Recorded information =
■ ■ ■ ■ ■ ■ ■
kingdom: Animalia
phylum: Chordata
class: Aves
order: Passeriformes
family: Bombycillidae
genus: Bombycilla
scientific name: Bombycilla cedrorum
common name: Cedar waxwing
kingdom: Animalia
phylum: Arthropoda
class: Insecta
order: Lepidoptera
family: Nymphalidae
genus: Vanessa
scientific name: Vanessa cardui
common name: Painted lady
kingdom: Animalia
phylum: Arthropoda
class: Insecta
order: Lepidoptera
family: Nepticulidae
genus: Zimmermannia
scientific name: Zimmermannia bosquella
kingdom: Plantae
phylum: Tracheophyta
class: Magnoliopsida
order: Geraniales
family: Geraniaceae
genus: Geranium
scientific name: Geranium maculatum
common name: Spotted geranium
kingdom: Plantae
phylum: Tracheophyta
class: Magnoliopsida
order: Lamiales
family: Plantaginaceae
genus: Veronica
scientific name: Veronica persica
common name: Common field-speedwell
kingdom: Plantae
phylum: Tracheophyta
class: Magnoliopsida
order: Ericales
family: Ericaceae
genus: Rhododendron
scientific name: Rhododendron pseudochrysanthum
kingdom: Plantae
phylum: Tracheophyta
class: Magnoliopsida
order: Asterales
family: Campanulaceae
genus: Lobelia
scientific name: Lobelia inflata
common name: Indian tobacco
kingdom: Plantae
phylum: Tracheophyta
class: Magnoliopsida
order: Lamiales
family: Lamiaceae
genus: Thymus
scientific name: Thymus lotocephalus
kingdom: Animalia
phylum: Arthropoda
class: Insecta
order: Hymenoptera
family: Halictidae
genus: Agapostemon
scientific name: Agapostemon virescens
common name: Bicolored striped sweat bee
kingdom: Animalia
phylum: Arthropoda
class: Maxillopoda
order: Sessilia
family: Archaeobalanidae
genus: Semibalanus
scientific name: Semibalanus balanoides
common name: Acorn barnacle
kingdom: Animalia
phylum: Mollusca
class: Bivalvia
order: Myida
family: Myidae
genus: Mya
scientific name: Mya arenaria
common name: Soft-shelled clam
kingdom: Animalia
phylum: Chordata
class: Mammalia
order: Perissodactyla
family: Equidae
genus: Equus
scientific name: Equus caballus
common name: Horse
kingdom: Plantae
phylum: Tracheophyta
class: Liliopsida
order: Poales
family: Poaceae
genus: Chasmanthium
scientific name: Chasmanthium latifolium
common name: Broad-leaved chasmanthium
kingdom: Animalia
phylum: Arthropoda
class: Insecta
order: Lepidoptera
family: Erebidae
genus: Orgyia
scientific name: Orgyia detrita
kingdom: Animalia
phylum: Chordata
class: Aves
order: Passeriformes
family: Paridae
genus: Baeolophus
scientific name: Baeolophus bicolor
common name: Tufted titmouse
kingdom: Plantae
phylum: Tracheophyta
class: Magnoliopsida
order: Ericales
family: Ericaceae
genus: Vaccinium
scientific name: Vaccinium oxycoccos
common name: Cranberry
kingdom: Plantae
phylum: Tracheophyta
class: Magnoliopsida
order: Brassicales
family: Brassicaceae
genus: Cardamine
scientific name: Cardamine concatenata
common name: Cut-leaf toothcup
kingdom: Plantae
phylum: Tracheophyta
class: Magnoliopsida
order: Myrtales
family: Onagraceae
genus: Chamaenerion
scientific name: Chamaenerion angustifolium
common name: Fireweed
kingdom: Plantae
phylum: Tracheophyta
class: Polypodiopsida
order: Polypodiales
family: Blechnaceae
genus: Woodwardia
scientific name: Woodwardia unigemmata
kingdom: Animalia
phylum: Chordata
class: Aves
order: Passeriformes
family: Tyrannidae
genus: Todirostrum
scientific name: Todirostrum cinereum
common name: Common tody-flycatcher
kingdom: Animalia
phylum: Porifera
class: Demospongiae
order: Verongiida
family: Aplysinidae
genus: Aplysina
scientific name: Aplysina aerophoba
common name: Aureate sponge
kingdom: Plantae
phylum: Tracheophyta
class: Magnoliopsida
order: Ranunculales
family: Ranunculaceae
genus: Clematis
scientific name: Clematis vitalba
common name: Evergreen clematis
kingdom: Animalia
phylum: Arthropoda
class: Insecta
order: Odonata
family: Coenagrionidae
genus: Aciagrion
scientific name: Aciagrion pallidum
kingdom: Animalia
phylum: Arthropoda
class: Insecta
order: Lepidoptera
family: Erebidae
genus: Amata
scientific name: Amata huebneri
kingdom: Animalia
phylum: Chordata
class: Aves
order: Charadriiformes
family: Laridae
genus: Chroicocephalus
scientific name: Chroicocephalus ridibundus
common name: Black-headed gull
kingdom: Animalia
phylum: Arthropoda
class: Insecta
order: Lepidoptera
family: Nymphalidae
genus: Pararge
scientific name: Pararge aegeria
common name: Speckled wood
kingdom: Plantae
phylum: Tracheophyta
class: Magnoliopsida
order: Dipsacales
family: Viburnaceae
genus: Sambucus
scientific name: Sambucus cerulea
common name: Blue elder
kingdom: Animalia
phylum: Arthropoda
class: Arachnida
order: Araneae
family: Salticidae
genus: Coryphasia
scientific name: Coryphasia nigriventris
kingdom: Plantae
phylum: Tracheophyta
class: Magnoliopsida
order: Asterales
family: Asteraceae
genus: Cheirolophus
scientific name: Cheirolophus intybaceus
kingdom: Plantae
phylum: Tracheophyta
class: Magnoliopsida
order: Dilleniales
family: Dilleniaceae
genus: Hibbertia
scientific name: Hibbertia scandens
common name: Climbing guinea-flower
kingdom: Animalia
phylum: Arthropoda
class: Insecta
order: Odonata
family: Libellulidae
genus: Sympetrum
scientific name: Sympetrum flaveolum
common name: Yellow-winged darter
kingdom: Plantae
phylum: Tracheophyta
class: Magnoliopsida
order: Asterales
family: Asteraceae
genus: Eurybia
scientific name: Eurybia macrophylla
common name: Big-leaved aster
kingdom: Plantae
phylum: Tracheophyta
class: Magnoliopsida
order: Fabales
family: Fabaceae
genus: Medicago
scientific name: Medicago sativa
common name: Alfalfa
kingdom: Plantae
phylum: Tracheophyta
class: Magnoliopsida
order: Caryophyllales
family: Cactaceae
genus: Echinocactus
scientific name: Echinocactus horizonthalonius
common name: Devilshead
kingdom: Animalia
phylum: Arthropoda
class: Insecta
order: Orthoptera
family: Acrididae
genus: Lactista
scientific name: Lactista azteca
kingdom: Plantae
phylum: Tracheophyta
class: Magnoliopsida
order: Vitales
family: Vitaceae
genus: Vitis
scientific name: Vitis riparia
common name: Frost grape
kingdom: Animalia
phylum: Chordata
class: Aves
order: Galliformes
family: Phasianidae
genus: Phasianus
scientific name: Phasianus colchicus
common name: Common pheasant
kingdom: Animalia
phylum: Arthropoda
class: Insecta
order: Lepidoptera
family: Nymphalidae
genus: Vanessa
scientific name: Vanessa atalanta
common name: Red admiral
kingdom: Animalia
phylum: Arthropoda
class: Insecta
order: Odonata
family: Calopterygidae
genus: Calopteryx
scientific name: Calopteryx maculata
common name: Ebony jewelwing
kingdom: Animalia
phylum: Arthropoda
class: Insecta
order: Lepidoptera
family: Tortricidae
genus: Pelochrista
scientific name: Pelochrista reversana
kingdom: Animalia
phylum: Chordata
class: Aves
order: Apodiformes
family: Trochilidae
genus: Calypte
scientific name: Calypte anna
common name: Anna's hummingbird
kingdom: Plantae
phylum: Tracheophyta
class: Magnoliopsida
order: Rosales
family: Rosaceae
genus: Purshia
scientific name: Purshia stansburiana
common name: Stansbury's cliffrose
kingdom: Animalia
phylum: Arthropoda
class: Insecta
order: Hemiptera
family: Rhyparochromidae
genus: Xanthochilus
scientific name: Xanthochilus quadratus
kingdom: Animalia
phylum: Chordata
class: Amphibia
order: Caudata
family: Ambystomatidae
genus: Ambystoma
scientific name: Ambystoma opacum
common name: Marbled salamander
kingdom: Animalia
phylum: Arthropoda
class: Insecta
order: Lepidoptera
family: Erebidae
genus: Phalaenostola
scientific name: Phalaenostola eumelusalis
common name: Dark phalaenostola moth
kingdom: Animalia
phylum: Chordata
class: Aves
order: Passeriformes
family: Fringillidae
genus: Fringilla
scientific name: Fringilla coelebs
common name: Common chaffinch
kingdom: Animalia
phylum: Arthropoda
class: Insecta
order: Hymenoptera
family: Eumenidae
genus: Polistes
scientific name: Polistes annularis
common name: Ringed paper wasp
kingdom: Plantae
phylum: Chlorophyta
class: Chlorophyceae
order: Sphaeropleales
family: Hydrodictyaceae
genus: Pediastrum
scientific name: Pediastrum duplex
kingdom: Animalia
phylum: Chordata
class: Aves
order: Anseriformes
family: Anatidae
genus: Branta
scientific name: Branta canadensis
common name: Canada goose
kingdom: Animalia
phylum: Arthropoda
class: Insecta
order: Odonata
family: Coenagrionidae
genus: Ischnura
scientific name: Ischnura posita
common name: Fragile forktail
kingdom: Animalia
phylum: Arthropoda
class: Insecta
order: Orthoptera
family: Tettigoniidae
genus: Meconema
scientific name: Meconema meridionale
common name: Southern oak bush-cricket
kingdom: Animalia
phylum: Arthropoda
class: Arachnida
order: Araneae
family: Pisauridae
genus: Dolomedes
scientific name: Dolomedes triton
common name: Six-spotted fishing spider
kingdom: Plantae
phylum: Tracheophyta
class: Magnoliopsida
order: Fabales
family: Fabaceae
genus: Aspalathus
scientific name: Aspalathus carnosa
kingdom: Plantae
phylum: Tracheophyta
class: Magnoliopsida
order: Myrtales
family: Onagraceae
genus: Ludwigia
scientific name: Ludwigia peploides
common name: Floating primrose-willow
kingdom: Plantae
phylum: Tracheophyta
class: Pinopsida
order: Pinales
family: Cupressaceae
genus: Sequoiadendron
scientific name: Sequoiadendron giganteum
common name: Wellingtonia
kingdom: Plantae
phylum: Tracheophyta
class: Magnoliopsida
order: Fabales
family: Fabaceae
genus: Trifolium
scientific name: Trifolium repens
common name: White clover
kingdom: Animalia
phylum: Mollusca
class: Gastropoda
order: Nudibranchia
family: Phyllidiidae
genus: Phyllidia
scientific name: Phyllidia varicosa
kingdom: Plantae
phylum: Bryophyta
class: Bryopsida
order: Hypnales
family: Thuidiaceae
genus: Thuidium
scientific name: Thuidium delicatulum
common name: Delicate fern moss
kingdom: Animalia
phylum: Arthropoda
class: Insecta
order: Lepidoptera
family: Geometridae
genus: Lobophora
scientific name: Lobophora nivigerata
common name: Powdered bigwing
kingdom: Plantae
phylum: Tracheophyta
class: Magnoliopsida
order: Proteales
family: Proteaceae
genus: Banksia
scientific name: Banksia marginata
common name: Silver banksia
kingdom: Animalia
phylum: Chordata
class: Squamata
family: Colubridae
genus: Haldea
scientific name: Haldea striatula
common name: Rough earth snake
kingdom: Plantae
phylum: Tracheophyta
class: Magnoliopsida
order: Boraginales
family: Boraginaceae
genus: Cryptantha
■ ■ ■ ■ ■ ■ ■
Job = Update the part of the records that opens with the line containing "scientific name: Aplysina aerophoba" and closes with the line containing "genus: Chroicocephalus" by replacing "common name" with "vernacular name". Return only those lines, with everything else unchanged.

Answer to the exercise =
scientific name: Aplysina aerophoba
vernacular name: Aureate sponge
kingdom: Plantae
phylum: Tracheophyta
class: Magnoliopsida
order: Ranunculales
family: Ranunculaceae
genus: Clematis
scientific name: Clematis vitalba
vernacular name: Evergreen clematis
kingdom: Animalia
phylum: Arthropoda
class: Insecta
order: Odonata
family: Coenagrionidae
genus: Aciagrion
scientific name: Aciagrion pallidum
kingdom: Animalia
phylum: Arthropoda
class: Insecta
order: Lepidoptera
family: Erebidae
genus: Amata
scientific name: Amata huebneri
kingdom: Animalia
phylum: Chordata
class: Aves
order: Charadriiformes
family: Laridae
genus: Chroicocephalus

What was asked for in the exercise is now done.